Hi percy,
I dont know how the water vapor remained aloft, but certainly it takes heat the keep water vaporised. The upper regions of the atmosphere (thermosphere) is at a high enough temperature to keep the water vaporised.
Unfortunately, as has been mentioned, the upper atmosphere is too sparse to actually contain much water - and the water molecules at that height are subjected to high-energy particles that "crack" H2O into bare Hydrogen and Oxygen atoms. You cannot store significant amounts of water in the upper atmosphere.
Also we know that water vapor is lighter than air and other gases making up the atmosphere.
...no, it's not. Not always. It depends on
temperature. Fog is also water vapor, yet it rests on the ground. Clouds are water vapor, but they're hardly "lighter than air" - they're simply lighter than
some of the air.
So there is thus nothing physically impossible about thermal vapor blanket existing in the upper atmosphere.
Yes, there is, as has been shown. You simply don't understand the concepts you're talking about.
But more importantly, we've already established that there is insufficient water on the Earth to account for a global Flood. If there
were such a canopy, and there
were such a Flood -
where did the water go?
ICANT likes to pretend that the Earth was completely flat before the Flood, and that the lowering of elevation for the oceans and raising of land mass after the Flood accounts for why there is insufficient water to cover the world today. Unfortunately, that violates everything we know about the geological history of the Earth, and all of plate tectonics (not to mention postulating that such a catastrophic geological change as that can actually happen within the span of human history and leave no evidence behind - the amount of tectonic activity required in such a short timespan would be far more effective in killing all life than a simple Flood).
It actually would explain quite a lot in terms of the warm climate that the frozen arctic areas once enjoyed.
Curiously, plate tectonics does a far better job of this, without magical water that suspends itself in the upper atmosphere, rains down for the Flood, and then disappears. It even has -
gasp!-
evidence to support it. The "frozen arctic" regions were once attached to the rest of the super-continent that we call Pangaea. Tectonic plates driven by magma convection have since separated the super-continent into the continents we see today in a process that has taken millions upon millions of years and is continuing today.
The atmosphere on Mars has small traces of water vapor which are somehow suspended. Another reason not to doubt the validity of the claim that the earth may have had a water vapor at one time.
As Percy has noted, those traces of water on Mars are "somehow suspended" in the same way water vapor anywhere else is suspended. The air on Earth is full of water (nowhere near enough to cause a global Flood of course, but still quite wet).

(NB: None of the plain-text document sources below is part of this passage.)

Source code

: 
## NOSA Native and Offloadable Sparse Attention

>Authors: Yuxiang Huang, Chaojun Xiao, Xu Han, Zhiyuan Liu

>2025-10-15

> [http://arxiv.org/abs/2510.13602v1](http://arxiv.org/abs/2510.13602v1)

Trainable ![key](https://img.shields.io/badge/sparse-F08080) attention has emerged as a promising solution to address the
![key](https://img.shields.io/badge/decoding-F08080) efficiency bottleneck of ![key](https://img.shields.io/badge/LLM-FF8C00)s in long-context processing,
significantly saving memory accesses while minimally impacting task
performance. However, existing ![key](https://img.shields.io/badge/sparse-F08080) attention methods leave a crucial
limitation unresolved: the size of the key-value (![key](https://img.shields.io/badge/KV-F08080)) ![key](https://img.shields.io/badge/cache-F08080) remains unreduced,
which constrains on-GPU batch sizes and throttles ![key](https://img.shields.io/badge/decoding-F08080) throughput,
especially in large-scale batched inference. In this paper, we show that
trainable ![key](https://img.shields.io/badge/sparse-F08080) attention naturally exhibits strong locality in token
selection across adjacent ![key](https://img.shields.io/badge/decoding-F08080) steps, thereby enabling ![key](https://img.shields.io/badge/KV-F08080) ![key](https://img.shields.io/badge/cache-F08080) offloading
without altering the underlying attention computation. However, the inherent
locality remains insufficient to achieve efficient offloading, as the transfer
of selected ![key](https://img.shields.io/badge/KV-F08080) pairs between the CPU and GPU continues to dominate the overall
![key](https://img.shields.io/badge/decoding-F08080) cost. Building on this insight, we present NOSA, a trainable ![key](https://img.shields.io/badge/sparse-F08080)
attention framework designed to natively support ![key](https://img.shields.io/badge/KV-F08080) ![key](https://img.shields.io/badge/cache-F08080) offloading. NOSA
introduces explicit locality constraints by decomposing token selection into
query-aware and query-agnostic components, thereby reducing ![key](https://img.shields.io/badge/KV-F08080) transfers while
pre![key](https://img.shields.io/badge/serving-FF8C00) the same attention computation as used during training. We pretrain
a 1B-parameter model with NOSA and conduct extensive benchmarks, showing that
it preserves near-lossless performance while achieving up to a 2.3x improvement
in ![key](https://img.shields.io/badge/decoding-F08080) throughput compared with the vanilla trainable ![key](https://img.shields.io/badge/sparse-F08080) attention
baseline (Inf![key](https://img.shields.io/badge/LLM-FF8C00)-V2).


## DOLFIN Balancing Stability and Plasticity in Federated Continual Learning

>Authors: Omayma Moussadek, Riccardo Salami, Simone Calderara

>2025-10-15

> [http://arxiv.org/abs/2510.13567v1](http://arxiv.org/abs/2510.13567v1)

Your ignorance and religious bias are forcing you to grasp at any scrap of information that supports "Water in the sky," even when the evidence you're using quite plainly does not support anything approaching a "vapor canopy" in the upper atmosphere capable of accountign for a global Flood. You're participating in apologetics - and you're not going to get anywhere in terms of accurately representing reality that way.